From my point of view, there are three challenges. The first one would be around the logistics of it. To write, in theory, you only need a piece of paper and a pen, or a computer for that matter, but to write more seriously you do need of course time. Large amounts of time. And this time is taken away from time you would spend with family, friends, or in having a job. So there are undeniable sacrifices, because it isn’t just a day here or there that you need to make yourself unavailable for. You need a systematic and somewhat enduring approach to being unavailable. More so when you are writing something long, say, a novel. Then of course you need an emotional involvement in your writing, which presents its own challenges. You need to take risks and drain yourself, or “bleed by the typewrite” (as Hemingway once said). The third challenge is a technical one – being able to write well – which is not easy and demands dedication, creativity, and discipline. And there is probably a motivational challenge too, in keeping yourself invested in something which will probably not bring much in the form of worldly returns.

  1. How does being an IP influence your career in writing?

It allows me to be able to have the right balance between writing and working, and I have come to realize that the two feed in each other. On my projects as an IP, I am able to apply some of the skills I’ve developed while writing, such as structuring, story-lining, proof-reading, being rigorous, and so on. And, overall, I suppose I am a happier, more at ease person, being able to dedicate my time to what I like doing. Being able to have time to write allows me to be more motivated and concentrated while on a project as an IP.
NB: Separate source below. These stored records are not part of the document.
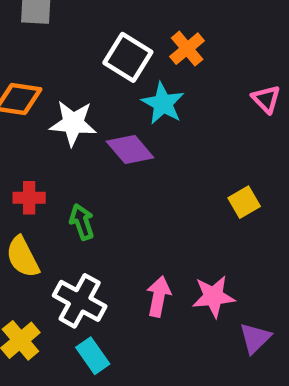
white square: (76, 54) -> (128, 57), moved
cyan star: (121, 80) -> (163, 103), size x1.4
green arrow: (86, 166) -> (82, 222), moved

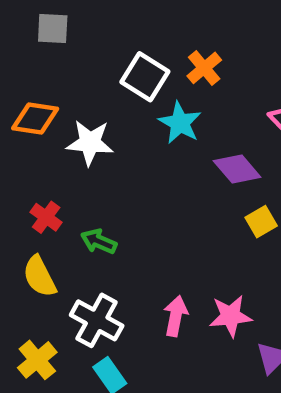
purple diamond: (130, 150) -> (237, 169), moved
red cross: (29, 198) -> (46, 217), turned 36
green arrow: (82, 222) -> (99, 241), turned -48

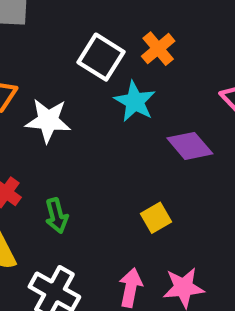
yellow square: (261, 222) -> (156, 218), moved
green arrow: (99, 241) -> (57, 216), turned -128

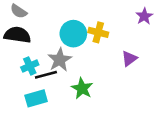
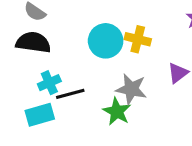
gray star: (60, 60) -> (131, 89), moved, turned -30
cyan rectangle: (36, 98) -> (40, 115), moved

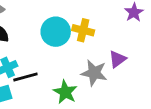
gray star: (131, 89) -> (94, 73), moved

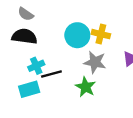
gray star: (94, 73) -> (95, 62), moved

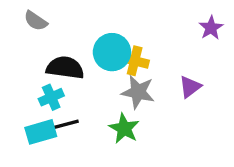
yellow cross: (101, 34) -> (135, 61), moved
black semicircle: (24, 36) -> (65, 68), moved
black line: (51, 74) -> (63, 125), moved

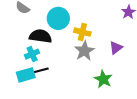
cyan circle: (112, 52) -> (58, 18), moved
gray star: (138, 92) -> (84, 51), turned 30
green star: (124, 128) -> (103, 79), moved

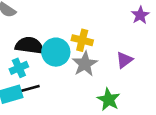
cyan circle: (58, 18) -> (56, 52), moved

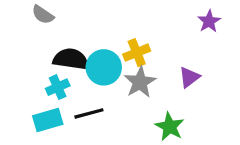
yellow cross: (82, 40) -> (137, 53), turned -36
black line: (28, 89) -> (89, 113), moved

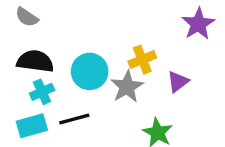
purple star: (209, 21) -> (198, 24), size x1.4
yellow cross: (137, 53) -> (142, 60), moved
black semicircle: (71, 59) -> (35, 61), moved

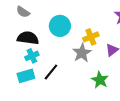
cyan circle: (90, 71) -> (60, 26), moved
black line: (74, 119) -> (51, 72), turned -36

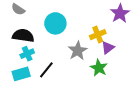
yellow cross: (91, 37) -> (98, 35), moved
green star: (100, 80) -> (99, 68), moved

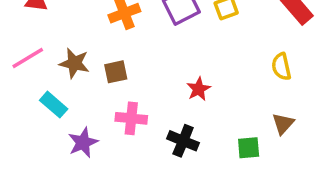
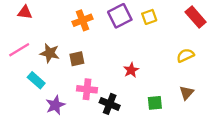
yellow semicircle: (281, 67) -> (185, 55), turned 78
black cross: (183, 141) -> (110, 104), moved
green square: (249, 148) -> (155, 103), moved

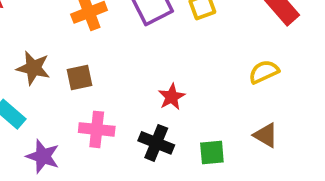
brown triangle: (187, 93) -> (266, 135), turned -42
black cross: (110, 104) -> (156, 143), moved
purple star: (55, 105) -> (43, 156), turned -30

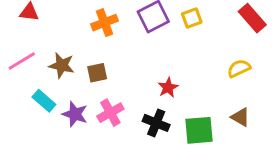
pink cross: (97, 129) -> (110, 113), turned -35
green square: (212, 152) -> (199, 130), size x1.5
purple star: (43, 156) -> (75, 114), moved

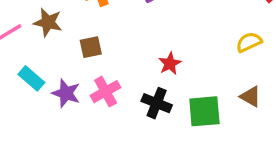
brown star: (62, 65) -> (48, 22), moved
  1. Any plans for a next book?

I have two novels abandoned at different stages which I should pick up at some point. Lately though I have kept myself busy working and doing stuff outdoors. Since lockdown, I can’t quite stay at home and write. Also, now I have a daughter and another kid on the way and that is keeping me quite busy. I feel like an ex-writer, in a way. But hopefully, when the time is right, I can pick it up again.